[Met Performance] CID:71350
Il Trovatore {131} Academy of Music, Philadelphia, Pennsylvania: 03/4/1919.


Philadelphia, Pennsylvania
Academy of Music
March 4, 1919

Giuseppe Verdi--Salvatore Cammarano

Manrico.................Giulio Crimi
Leonora.................Claudia Muzio
Count Di Luna...........Giuseppe De Luca
Azucena.................Margarete Matzenauer
Ferrando................Léon Rothier
Ines....................Minnie Egener
Ruiz....................Pietro Audisio
Gypsy...................Vincenzo Reschiglian

Conductor...............Gennaro Papi

Review from a Philadelphia newspaper


Her Success Was Outstanding Feature of Opera Performance

While the hackneyed, threadbare measures of Verdi's "Il Trovatore" do not contain much of inspiration for those of experienced, discriminating taste, the large audience at the Metropolitan Opera House last night where the Metropolitan Opera Company of New York offered this work as a contribution to the week's musical fare would indicate that there are many who enjoy he familiar old opera and find entertainment in its conventional operatic plot. Whatever may be said in commendation of such antiquated forms of musical art, it is certainly possible to extol the manner in which Verdi wrote for his singers. No merely dramatic soprano could essay the Leonora role. Only a glorified combination of dramatic, lyric and coloratura soprano can successfully cope with music that demands no only all styles of technical vocalization, but an exhaustive and interesting variety of emotional expression. Happily, last night's soprano, in addition to an appealing and graceful personality, has a glorious, fresh voice capable of obeying any demand and fulfilling all technical requirements.

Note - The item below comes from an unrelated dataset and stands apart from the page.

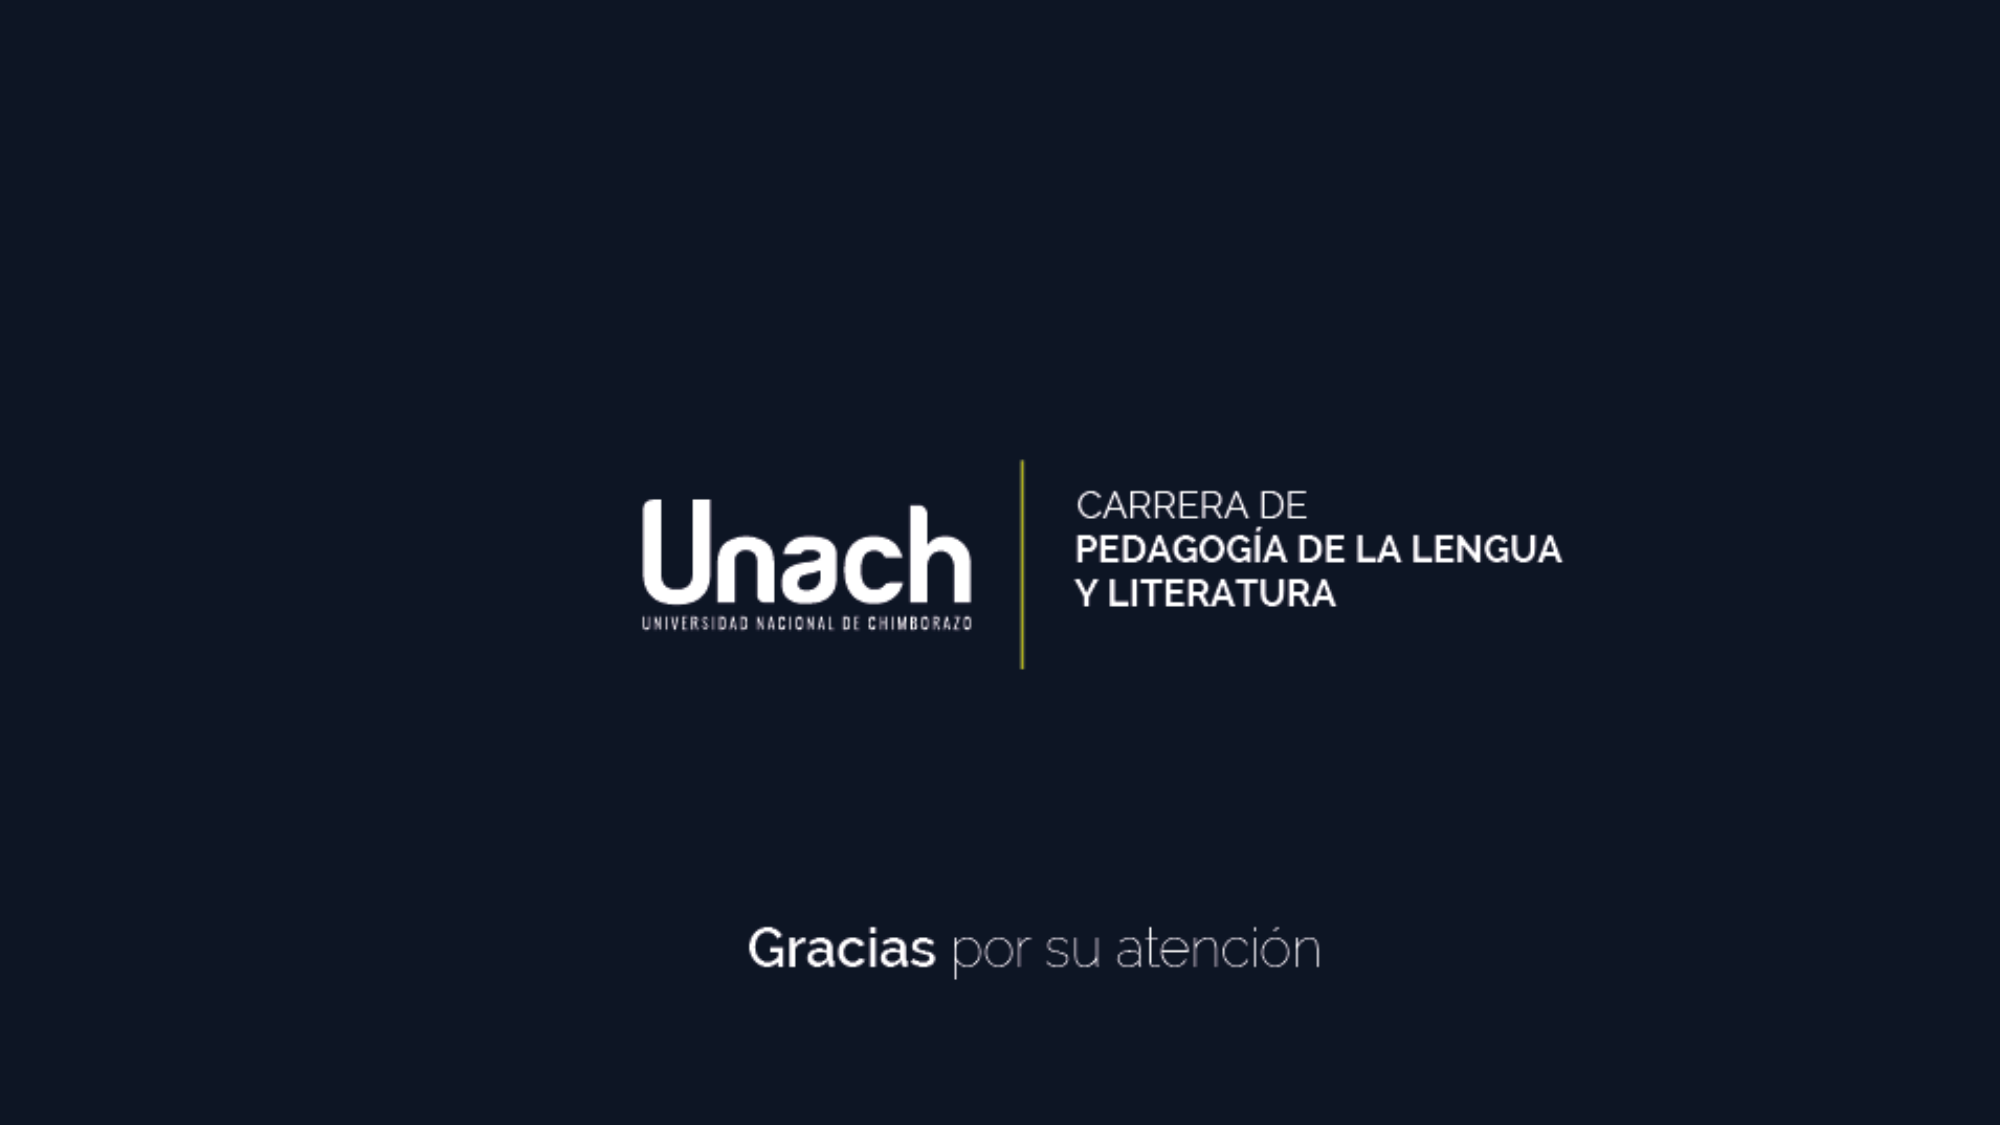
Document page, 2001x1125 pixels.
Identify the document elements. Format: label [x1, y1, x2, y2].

Rarely does a soprano combine as many vocal qualities and while Claudia Muzio's voice seems to have many registers, and to be uneven in tone and development, it is really the necessities of the music and her vocal flexibility that produce such results. She was refreshing in her spontaneous and expressive singing, and while the performance of the "Leonora" character does not admit of any departures from the traditional old-fashioned school of stilted, unnatural action, her grace was always a pleasing feature of a fine portrayal of a difficult role. The "Azucena" of Matzenauer is one of the popular contralto's most effective and commanding parts. Her dramatic temperament finds congenial outlet, while her rich, vibrant tones are inspiring in their power and beauty.

The Manrico music should always be sung by a tenor of exceptional endowment. Giulio Crimi was not equal to much of the fine, melodious music that fell to his lot, and while he had some good points vocally, he was by no means an ideal or satisfying figure in this important role. The Count Di Luna of Giuseppe De Luca at least had the melodious tone to recommend it. It seems a shame that a voice of so much natural beauty should be forced so unmercifully. De Luca has a fine vocal quality which he ruins by excessive effort. This fault in turn leads him off the key and results in great detraction from what should be an exceptional performance since he has plenty of temperament and dramatic ability. The orchestral work, under the direction of Papi, had much to do with the singers forcing their tones. The orchestra is a superb instrument, but it is with some conductors an unremitting tyrant, obliging the singers to exert every effort to sing over the unnecessary and inartistic volume of tone and turning the most harmless Italian operas into what formerly was considered in this country true Wagnerian style. Despite a badly-balanced cast and the orchestral conspicuousness, the opera evoked enthusiastic applause and had enjoyable moments.